1. The four warm-up videos were compressed together, with 5 s between each discourse. They were shown to participants using the researcher's personal computer. After each warm-up stimulus, the video was paused to explain to them what was expected of them to do for the upcoming experimental videos. After completing the warm-up units, participants were told to answer by judging the statements as True or False according to their judgment.
2. Subsequently, three distinct versions of experimental videos (including fillers) were created. These were arranged in a random sequence. Each experimental video segment was interspersed with a 5-s pause to afford participants sufficient time to transition from one segment to the subsequent one.
3. In addition, the Flanker Test was administered to the participants as part of the research methodology.
In the current experiment, the Superlab software was not utilized, hence no measurements of Reaction Time (RT) were recorded. Furthermore, the administration of the ALEQ-3 questionnaire was not conducted for the participants involved in the third experiment.
4.3 Results
4.3.1 Descriptive statistics
Here in Table 10 we have the Acceptance vs. Context results for participants from Quito and Guayaquil.
The Flanker Test results for Quito and Guayaquil participants are given in Table A2.
4.3.2 Inferential statistics
Initially, a two-by-two factorial ANOVA was conducted with Group (participants from Quito and Guayaquil) and Context (“3 out of 4” and “4 out of 4”) as the categorical independent variables, and Acceptance as the dependent variable. The analysis revealed a significant main effect for Context on Acceptance rates, [F(1, 62) = 1146.8, p < 0.001]. However, no significant main effect was observed for Group (Quito vs. Guayaquil) on Acceptance, [F(1, 62) = 0.3, p > 0.05] nor was there a significant interaction between Group and Context on Acceptance rates, [F(1, 62) = 0.0, p > 0.05].

» Exercise details
Rewrite everything from "In the current" down to "the third experiment." in the passage on the experimental procedure, replacing "questionnaire" with "survey".

» Data supplied
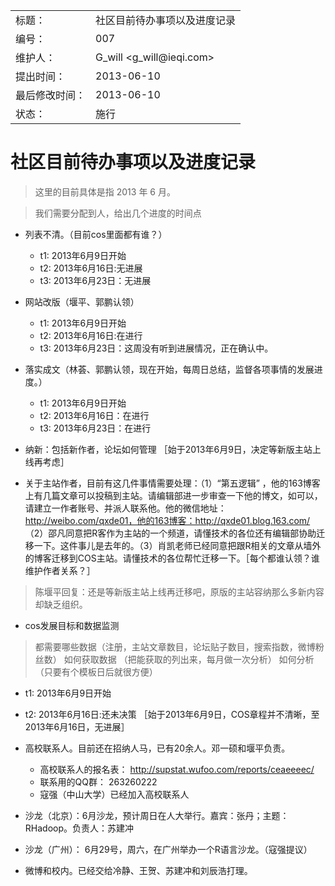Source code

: <table>
    <tr>
        <td>标题：</td>
        <td>社区目前待办事项以及进度记录</td>
    </tr>
    <tr>
        <td>编号：</td>
        <td>007</td>
    </tr>
    <tr>
        <td>维护人：</td>
        <td>G_will &lt;g_will@ieqi.com&gt;</td>
    </tr>
    <tr>
        <td>提出时间：</td>
        <td> 2013-06-10 </td>
    </tr>
    <tr>
        <td>最后修改时间：</td>
        <td> 2013-06-10 </td>
    </tr>
    <tr>
        <td>状态：</td>
        <td>施行</td>
    </tr> 
</table>

# 社区目前待办事项以及进度记录

> 这里的目前具体是指 2013 年 6 月。

> 我们需要分配到人，给出几个进度的时间点

- 列表不清。（目前cos里面都有谁？）
 

  - t1: 2013年6月9日开始
  - t2: 2013年6月16日:无进展
  - t3: 2013年6月23日：无进展
  
- 网站改版（堰平、郭鹏认领）
  - t1: 2013年6月9日开始
  - t2: 2013年6月16日:在进行
  - t3: 2013年6月23日：这周没有听到进展情况，正在确认中。

- 落实成文（林荟、郭鹏认领，现在开始，每周日总结，监督各项事情的发展进度。）
   - t1: 2013年6月9日开始
   - t2: 2013年6月16日：在进行
   - t3: 2013年6月23日：在进行
   
- 纳新：包括新作者，论坛如何管理 ［始于2013年6月9日，决定等新版主站上线再考虑］

- 关于主站作者，目前有这几件事情需要处理：（1）“第五逻辑” ，他的163博客上有几篇文章可以投稿到主站。请编辑部进一步审查一下他的博文，如可以，请建立一作者账号、并派人联系他。他的微信地址：http://weibo.com/qxde01，他的163博客：http://qxde01.blog.163.com/ （2）邵凡同意把R客作为主站的一个频道，请懂技术的各位还有编辑部协助迁移一下。这件事儿是去年的。（3）肖凯老师已经同意把跟R相关的文章从墙外的博客迁移到COS主站。请懂技术的各位帮忙迁移一下。［每个都谁认领？谁维护作者关系？］

> 陈堰平回复：还是等新版主站上线再迁移吧，原版的主站容纳那么多新内容却缺乏组织。

- cos发展目标和数据监测 
> 都需要哪些数据（注册，主站文章数目，论坛贴子数目，搜索指数，微博粉丝数） 
> 如何获取数据 （把能获取的列出来，每月做一次分析）
> 如何分析（只要有个模板日后就很方便）
 - t1: 2013年6月9日开始
 - t2: 2013年6月16日:还未决策
  ［始于2013年6月9日，COS章程并不清晰，至2013年6月16日，无进展］
 
- 高校联系人。目前还在招纳人马，已有20余人。邓一硕和堰平负责。
    - 高校联系人的报名表： http://supstat.wufoo.com/reports/ceaeeeec/
    - 联系用的QQ群： 263260222
    - 寇强（中山大学）已经加入高校联系人
- 沙龙（北京）：6月沙龙，预计周日在人大举行。嘉宾：张丹；主题：RHadoop。负责人：苏建冲
- 沙龙（广州）： 6月29号，周六，在广州举办一个R语言沙龙。（寇强提议）
- 微博和校内。已经交给冷静、王贺、苏建冲和刘辰浩打理。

» Result for this task
In the current experiment, the Superlab software was not utilized, hence no measurements of Reaction Time (RT) were recorded. Furthermore, the administration of the ALEQ-3 survey was not conducted for the participants involved in the third experiment.